Exclude the pictures and transcribe the rest of the data below exactly.

Records from a collection:
::::::
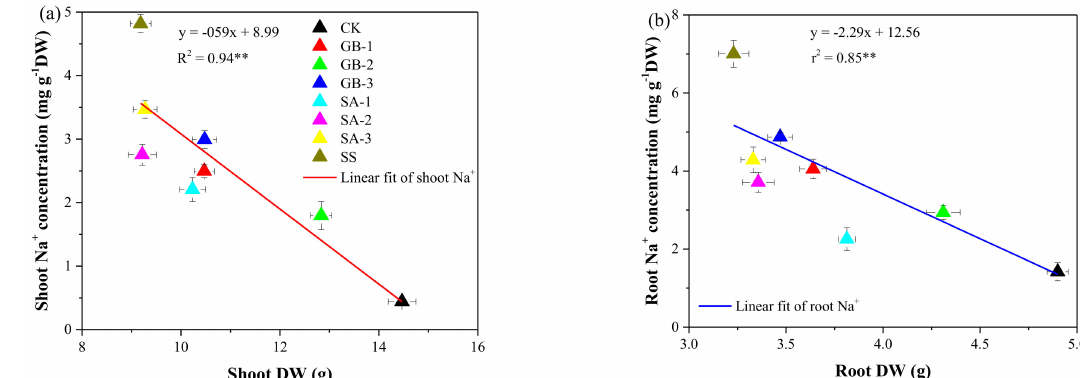
Figure 5. Relationship between ( a ) shoot Na + concentration and shoot dry weight (DW), and ( b ) root Na + concentration and root DW. Treatments: CK, control; GB2.5, 2.5 mM GB; GB5.0, 5.0 mM GB; GB7.5, 7.5 mM GB; SA1.0, 1.0 mM SA; SA1.5, 1.5 mM SA; SA2.0, 2.0 mM SA; SS, salt stress (150 mM) without supplementation. Values are means (n = 3), and error bars represent standard deviations; * and ** indicate significance levels of p < 0.05 and p < 0.01,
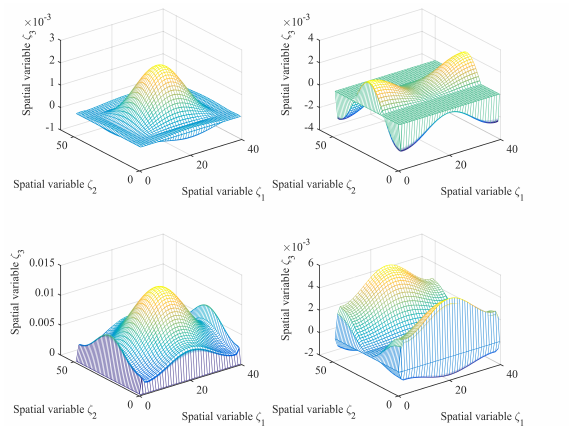
Figure 4. Evolution of the filtering error system for the first filter.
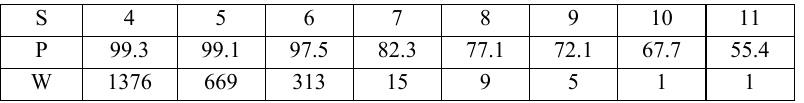
Table 1. Dynamic simulation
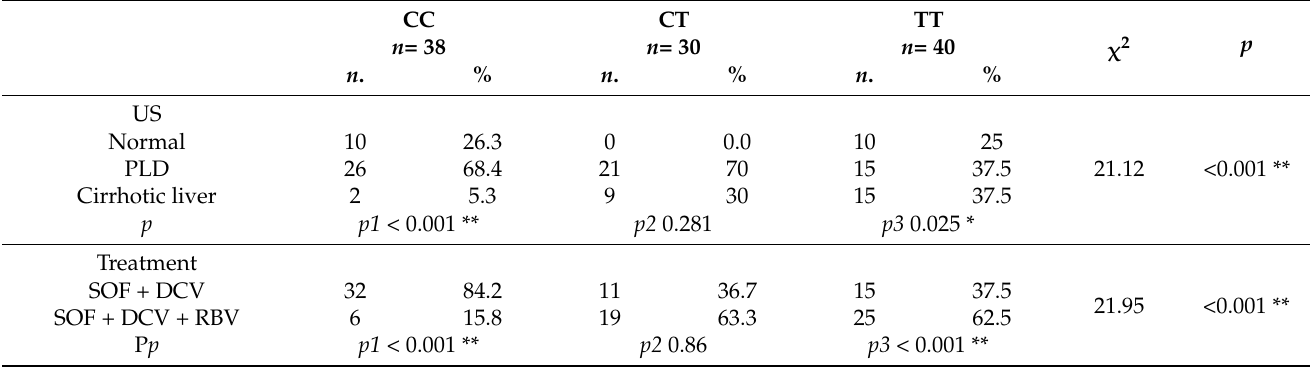
Table 5. The relation between IL28B (rs12979860) genotype, ultrasound findings of the liver, and treatment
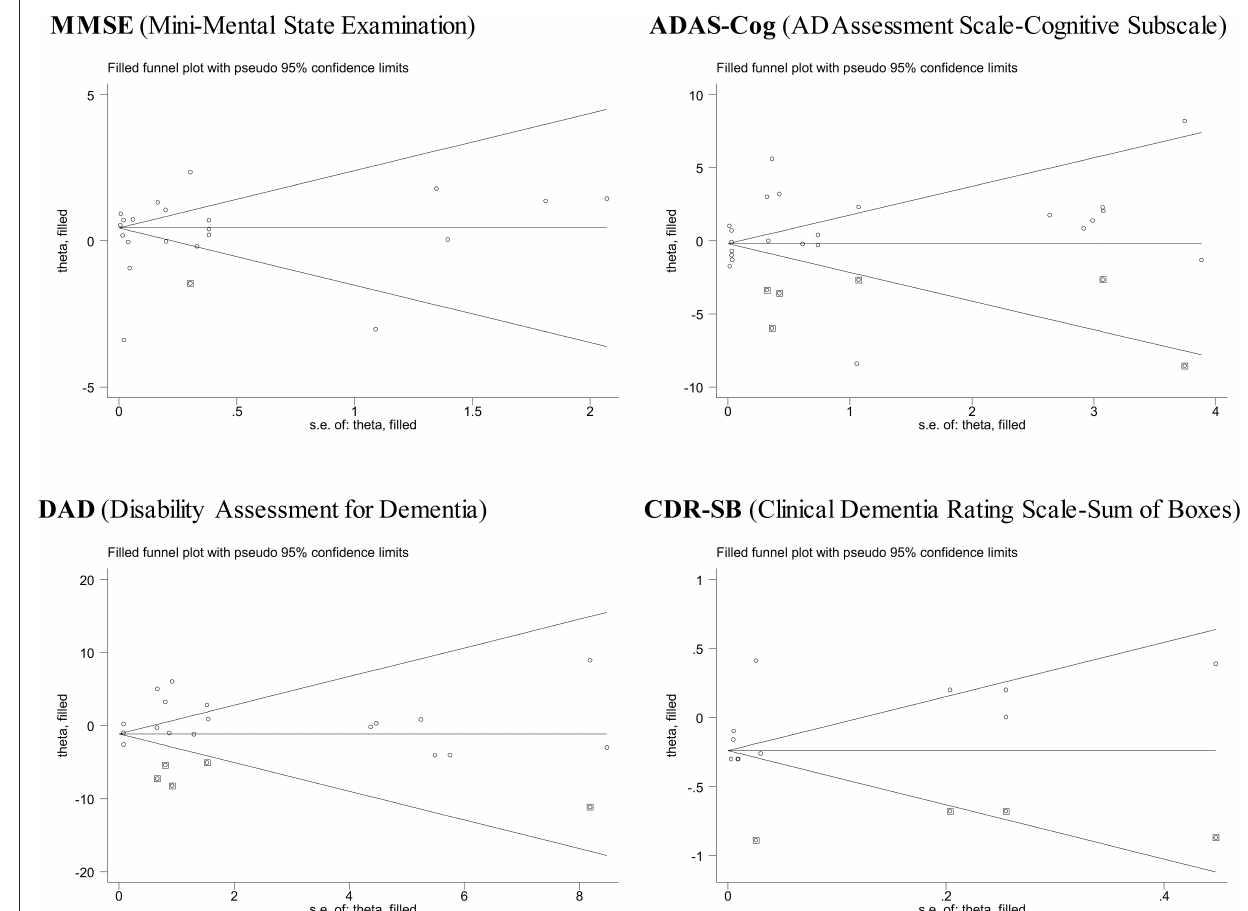
associated with a significant increase in MMSE (SMD: 0.588; 95% CI: 0.226–0.95) and DAD (SMD: 0.919; 95% CI: 0.105–1.943),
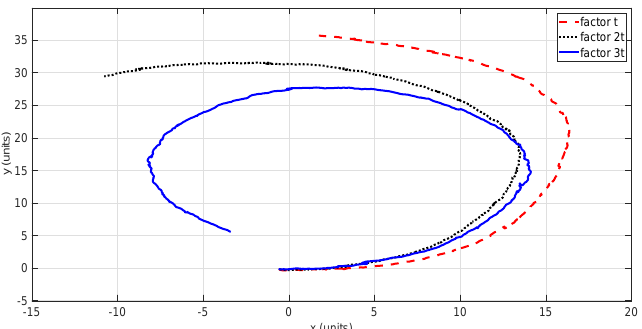
Figure 8. Steering behavior of the robot with different timing factors associated with the rotational matrix. The inner side leg stepping amplitude is reduced and at the same time the inner side wheg speed is decreased acting on the time-dependent rotational matrix R ( φ ( t ))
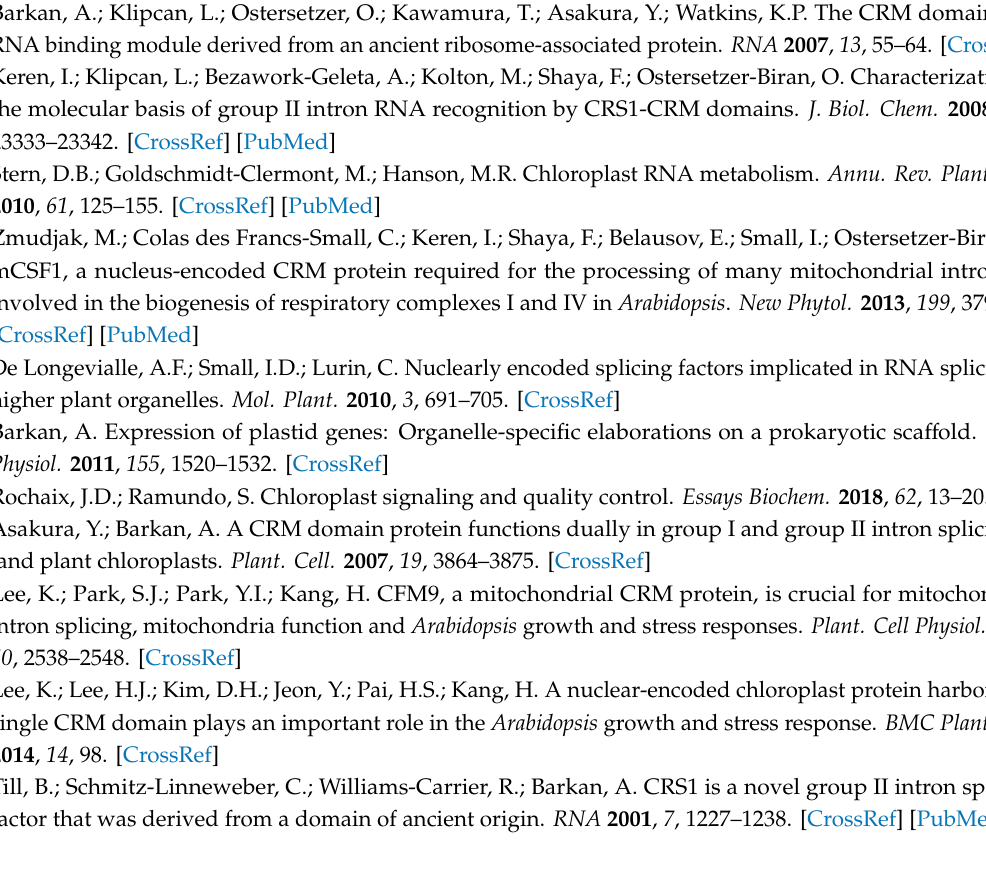
Figure S1: MEME analysis shows each motif of the 14 CRM protein in rice, Figure S2: Mutation types of oscfm2-1 and oscfm2-2 mutants, Figure S3: Splicing analysis of chloroplast gene introns, Figure S4: Expression analysis of CRS1 subfamily genes in WT rice plants and oscfm2-1 and oscfm2-2 mutants, Table S1: Primers for this study, Table S2 Characteristics of 14 CRM domain proteins in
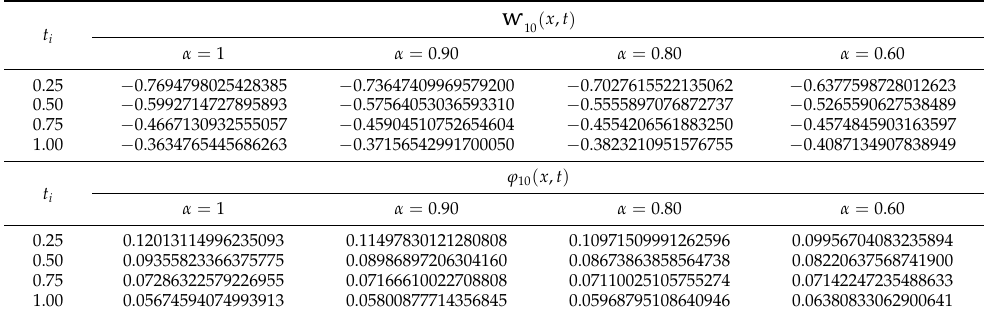
Table 4. Numerical results of approximate solutions, at n = 10, with different values of α , for Example 2.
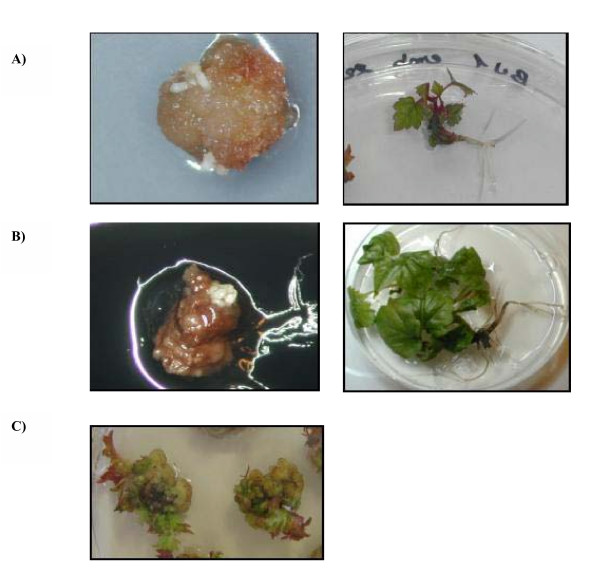
Somatic embryogenesis and shoot organogenesis of Vitis vinifera Chardonnay 96. A) Embryogenic callus from anthers and plant regeneration, B) Embryogenic callus from nodal explants and plant regeneration, C) Shoot organogenesis from meristematic bulk.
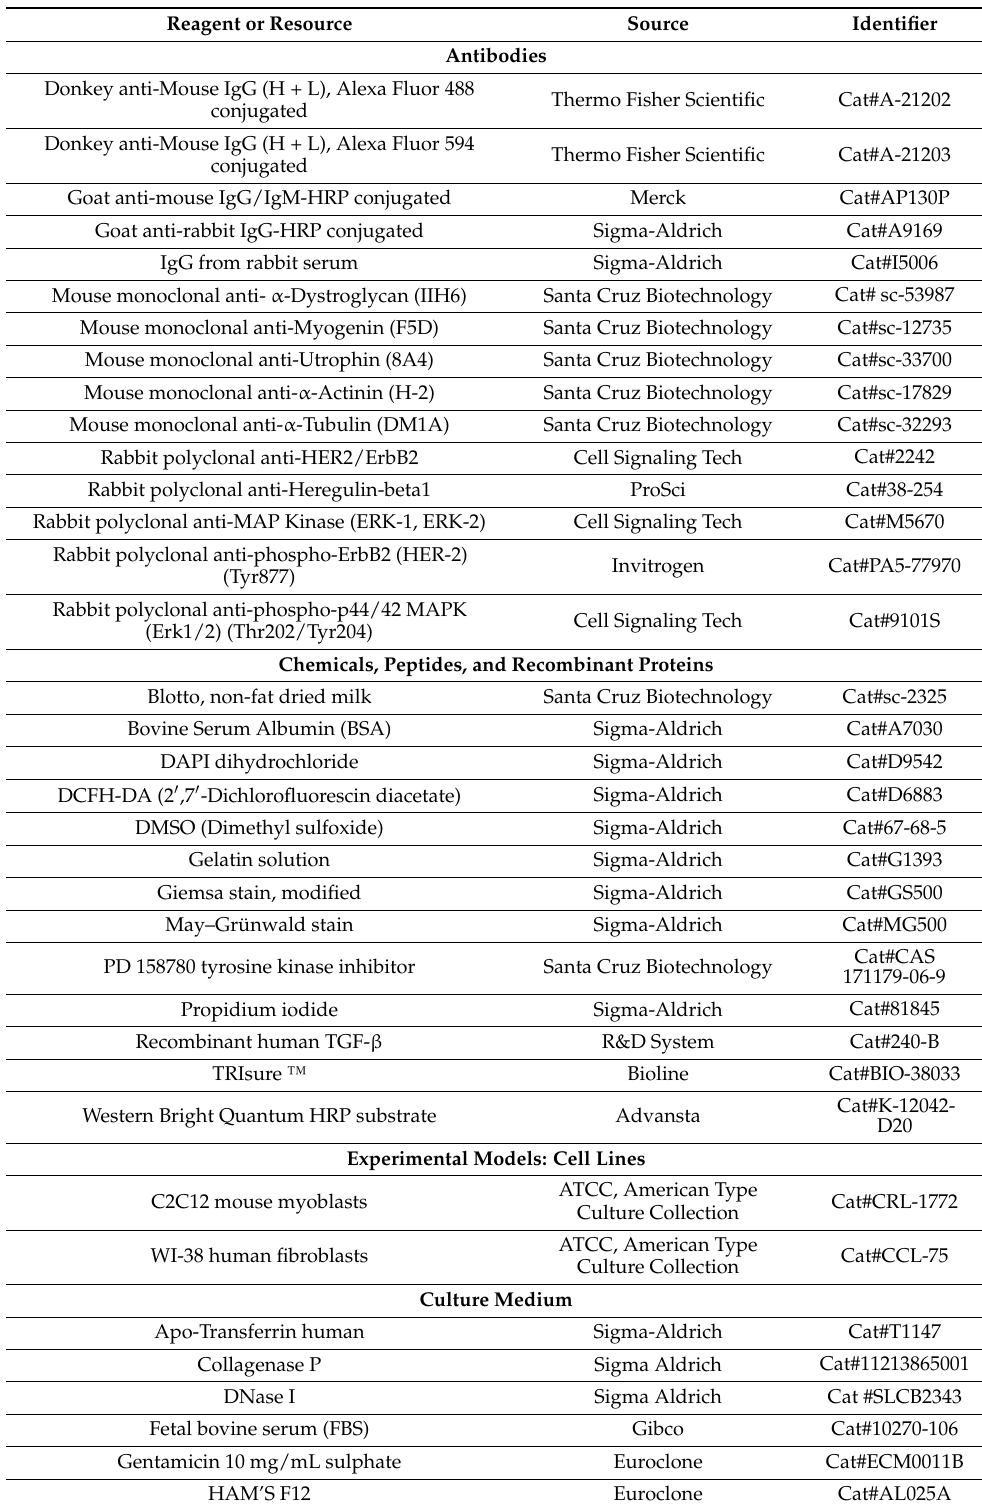
Table A1. Key resources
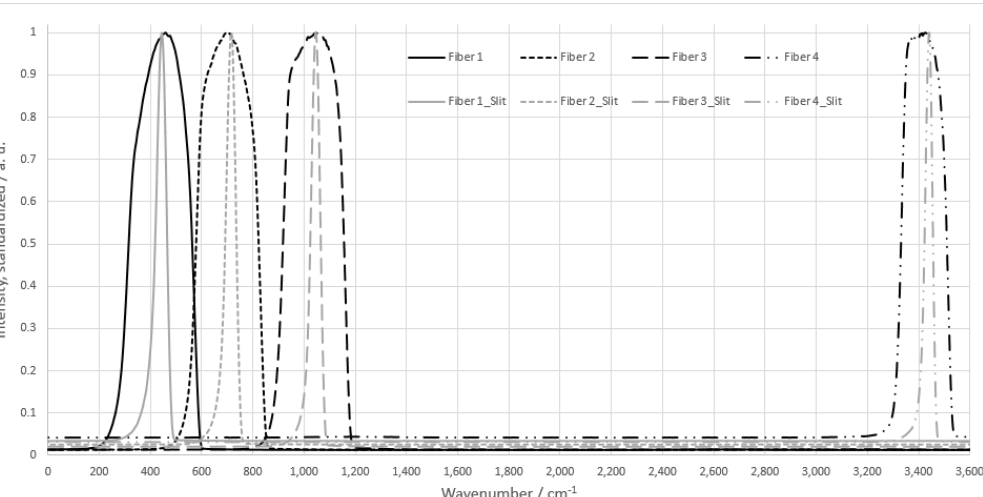
Figure 5. Reduction of the band width by slit mask in front of the fiber array standardized for visibility of improved spectral resolution. A halogen lamp was used as the light source, and the data were measured with a UV/VIS spectrometer (Zeiss, MCS621 VIS II, Jena, Germany).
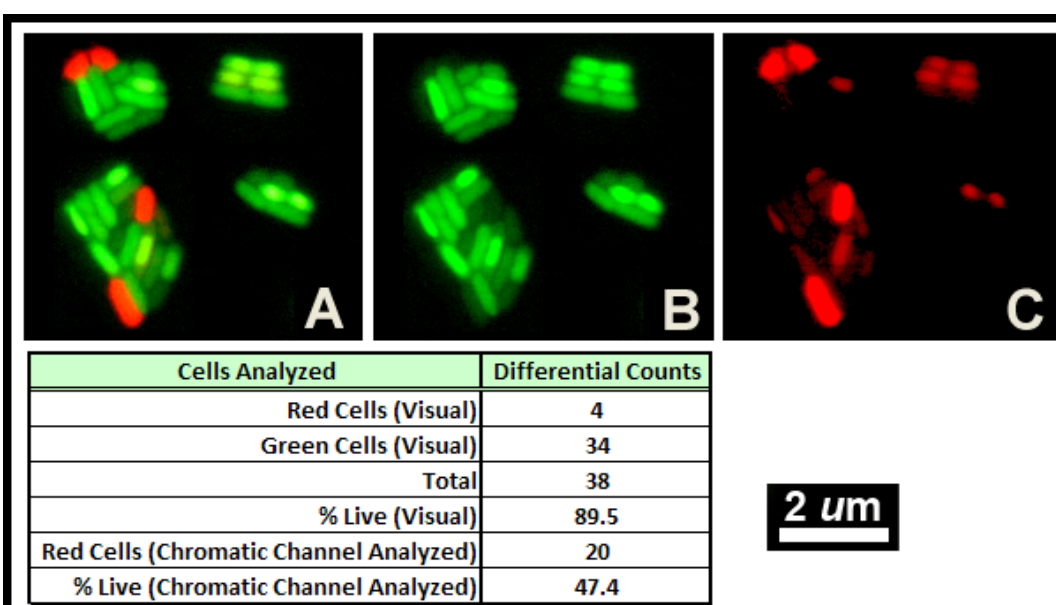
Figure 12. Use of the BacLight  staining method to differentiate ―live‖ versus ―dead‖ cells of Yersinia pestis after prolonged storage in distilled water. (A) Raw RGB image representing the visual result. (B) and (C) show the same microscope field with chromatic separation of each cell’s emitted fluorescence light using color segmentation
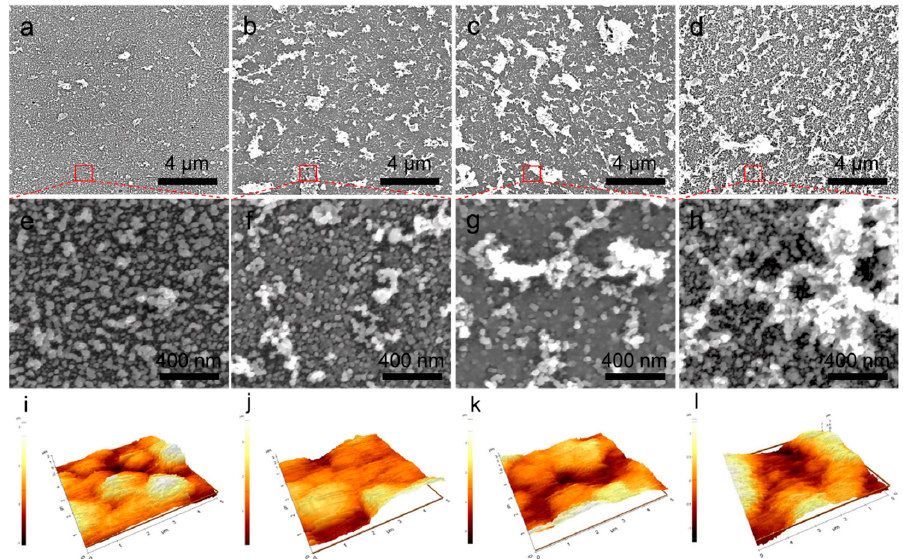
Figure 3. Characterization of the AgNPs-rGO composites fabricated at the different amplitudes of DC electric fields during the laser reduction. ( a – d ) SEM images of the AgNPs-rGO1-E1, the AgNPs-rGO1- E2, the AgNPs-rGO1-E3 and the AgNPs-rGO1-E4 substrates applied with 7.5 V, 15 V, 22.5 V and 30 V, respectively; ( e – h ) The high magnification SEM images; ( i – l ) AFM results of each of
::::::
WRITTEN ANSWER:
Figure 5. Relationship between ( a ) shoot Na + concentration and shoot dry weight (DW), and ( b ) root Na + concentration and root DW. Treatments: CK, control; GB2.5, 2.5 mM GB; GB5.0, 5.0 mM GB; GB7.5, 7.5 mM GB; SA1.0, 1.0 mM SA; SA1.5, 1.5 mM SA; SA2.0, 2.0 mM SA; SS, salt stress (150 mM) without supplementation. Values are means (n = 3), and error bars represent standard deviations; * and ** indicate significance levels of p < 0.05 and p < 0.01,
Figure 4. Evolution of the filtering error system for the first filter.
Table 1. Dynamic simulation
Table 5. The relation between IL28B (rs12979860) genotype, ultrasound findings of the liver, and treatment
associated with a significant increase in MMSE (SMD: 0.588; 95% CI: 0.226–0.95) and DAD (SMD: 0.919; 95% CI: 0.105–1.943),
Figure 8. Steering behavior of the robot with different timing factors associated with the rotational matrix. The inner side leg stepping amplitude is reduced and at the same time the inner side wheg speed is decreased acting on the time-dependent rotational matrix R ( φ ( t ))
Figure S1: MEME analysis shows each motif of the 14 CRM protein in rice, Figure S2: Mutation types of oscfm2-1 and oscfm2-2 mutants, Figure S3: Splicing analysis of chloroplast gene introns, Figure S4: Expression analysis of CRS1 subfamily genes in WT rice plants and oscfm2-1 and oscfm2-2 mutants, Table S1: Primers for this study, Table S2 Characteristics of 14 CRM domain proteins in
Table 4. Numerical results of approximate solutions, at n = 10, with different values of α , for Example 2.
Somatic embryogenesis and shoot organogenesis of Vitis vinifera Chardonnay 96. A) Embryogenic callus from anthers and plant regeneration, B) Embryogenic callus from nodal explants and plant regeneration, C) Shoot organogenesis from meristematic bulk.
Table A1. Key resources
Figure 5. Reduction of the band width by slit mask in front of the fiber array standardized for visibility of improved spectral resolution. A halogen lamp was used as the light source, and the data were measured with a UV/VIS spectrometer (Zeiss, MCS621 VIS II, Jena, Germany).
Figure 12. Use of the BacLight  staining method to differentiate ―live‖ versus ―dead‖ cells of Yersinia pestis after prolonged storage in distilled water. (A) Raw RGB image representing the visual result. (B) and (C) show the same microscope field with chromatic separation of each cell’s emitted fluorescence light using color segmentation
Figure 3. Characterization of the AgNPs-rGO composites fabricated at the different amplitudes of DC electric fields during the laser reduction. ( a – d ) SEM images of the AgNPs-rGO1-E1, the AgNPs-rGO1- E2, the AgNPs-rGO1-E3 and the AgNPs-rGO1-E4 substrates applied with 7.5 V, 15 V, 22.5 V and 30 V, respectively; ( e – h ) The high magnification SEM images; ( i – l ) AFM results of each of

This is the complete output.